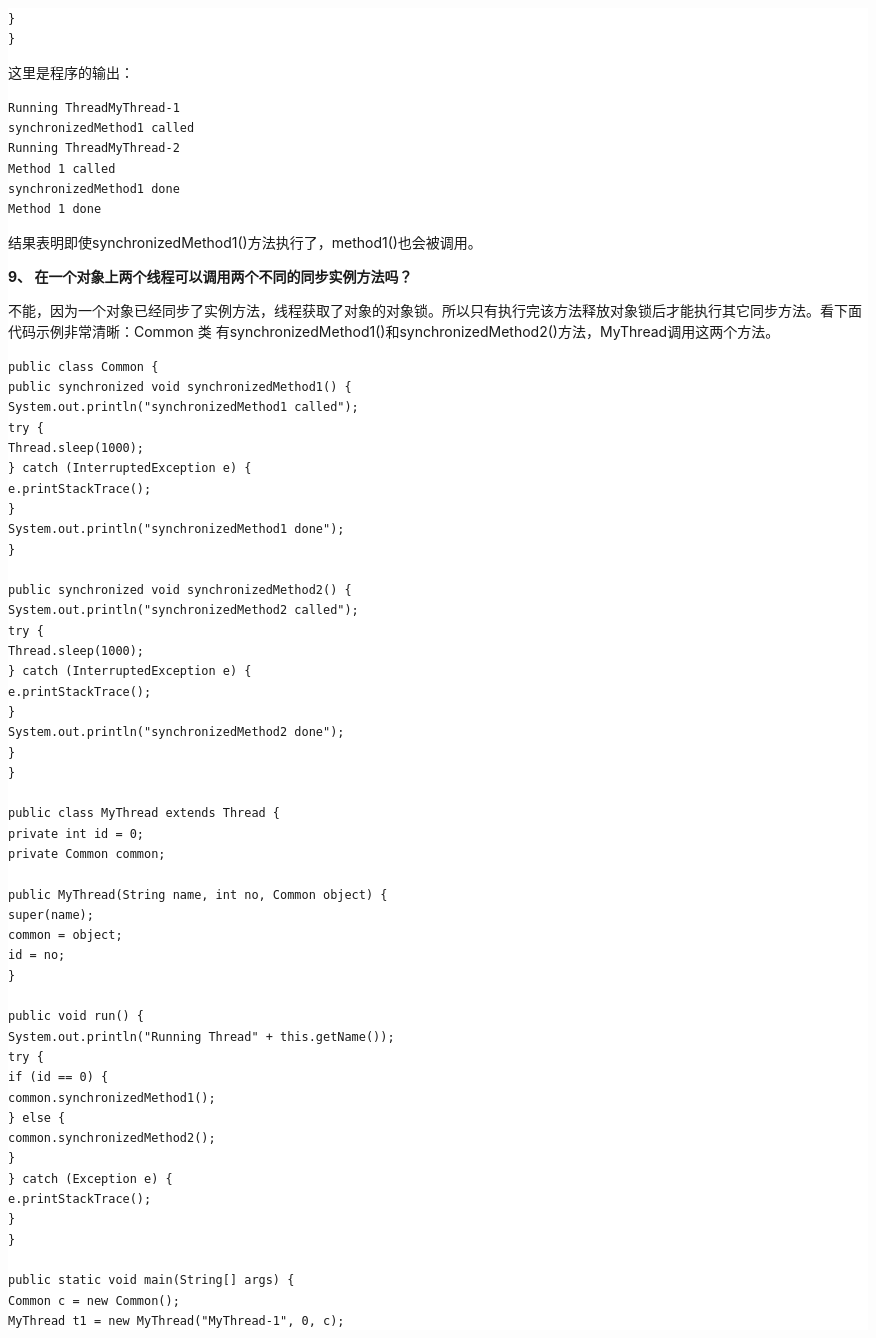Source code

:     }
    }

     

这里是程序的输出：

    Running ThreadMyThread-1
    synchronizedMethod1 called
    Running ThreadMyThread-2
    Method 1 called
    synchronizedMethod1 done
    Method 1 done

结果表明即使synchronizedMethod1()方法执行了，method1()也会被调用。

**9、 在一个对象上两个线程可以调用两个不同的同步实例方法吗？**

不能，因为一个对象已经同步了实例方法，线程获取了对象的对象锁。所以只有执行完该方法释放对象锁后才能执行其它同步方法。看下面代码示例非常清晰：Common 类 有synchronizedMethod1()和synchronizedMethod2()方法，MyThread调用这两个方法。

    public class Common {
    public synchronized void synchronizedMethod1() {
    System.out.println("synchronizedMethod1 called");
    try {
    Thread.sleep(1000);
    } catch (InterruptedException e) {
    e.printStackTrace();
    }
    System.out.println("synchronizedMethod1 done");
    }
    
    public synchronized void synchronizedMethod2() {
    System.out.println("synchronizedMethod2 called");
    try {
    Thread.sleep(1000);
    } catch (InterruptedException e) {
    e.printStackTrace();
    }
    System.out.println("synchronizedMethod2 done");
    }
    }

    public class MyThread extends Thread {
    private int id = 0;
    private Common common;
    
    public MyThread(String name, int no, Common object) {
    super(name);
    common = object;
    id = no;
    }
    
    public void run() {
    System.out.println("Running Thread" + this.getName());
    try {
    if (id == 0) {
    common.synchronizedMethod1();
    } else {
    common.synchronizedMethod2();
    }
    } catch (Exception e) {
    e.printStackTrace();
    }
    }
    
    public static void main(String[] args) {
    Common c = new Common();
    MyThread t1 = new MyThread("MyThread-1", 0, c);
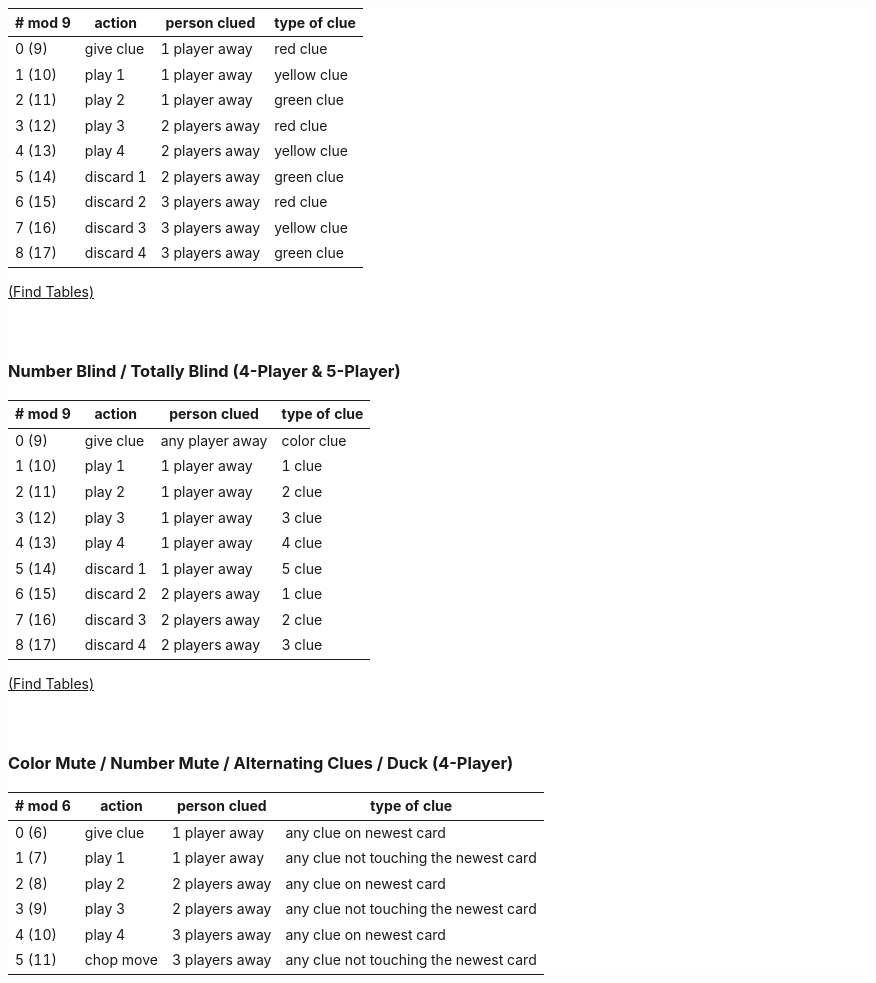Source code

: | # mod 9 | action    | person clued   | type of clue
| ------- | --------- | -------------- | -------------
| 0 (9)   | give clue | 1 player away  | red clue
| 1 (10)  | play 1    | 1 player away  | yellow clue
| 2 (11)  | play 2    | 1 player away  | green clue
| 3 (12)  | play 3    | 2 players away | red clue
| 4 (13)  | play 4    | 2 players away | yellow clue
| 5 (14)  | discard 1 | 2 players away | green clue
| 6 (15)  | discard 2 | 3 players away | red clue
| 7 (16)  | discard 3 | 3 players away | yellow clue
| 8 (17)  | discard 4 | 3 players away | green clue

[(Find Tables)](#find-tables)

<br />

### Number Blind / Totally Blind (4-Player & 5-Player)

| # mod 9 | action    | person clued    | type of clue
| ------- | --------- | --------------- | -------------
| 0 (9)   | give clue | any player away | color clue
| 1 (10)  | play 1    | 1 player away   | 1 clue
| 2 (11)  | play 2    | 1 player away   | 2 clue
| 3 (12)  | play 3    | 1 player away   | 3 clue
| 4 (13)  | play 4    | 1 player away   | 4 clue
| 5 (14)  | discard 1 | 1 player away   | 5 clue
| 6 (15)  | discard 2 | 2 players away  | 1 clue
| 7 (16)  | discard 3 | 2 players away  | 2 clue
| 8 (17)  | discard 4 | 2 players away  | 3 clue

[(Find Tables)](#find-tables)

<br />

### Color Mute / Number Mute / Alternating Clues / Duck (4-Player)

| # mod 6 | action    | person clued   | type of clue
| ------- | --------- | -------------- | -------------
| 0 (6)   | give clue | 1 player away  | any clue on newest card
| 1 (7)   | play 1    | 1 player away  | any clue not touching the newest card
| 2 (8)   | play 2    | 2 players away | any clue on newest card
| 3 (9)   | play 3    | 2 players away | any clue not touching the newest card
| 4 (10)  | play 4    | 3 players away | any clue on newest card
| 5 (11)  | chop move | 3 players away | any clue not touching the newest card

_____

__EXERCISE AIM__: Return only the lines of the records in which the string "green" appears.

__WRITTEN RESPONSE__:
| 2 (11)  | play 2    | 1 player away  | green clue
| 5 (14)  | discard 1 | 2 players away | green clue
| 8 (17)  | discard 4 | 3 players away | green clue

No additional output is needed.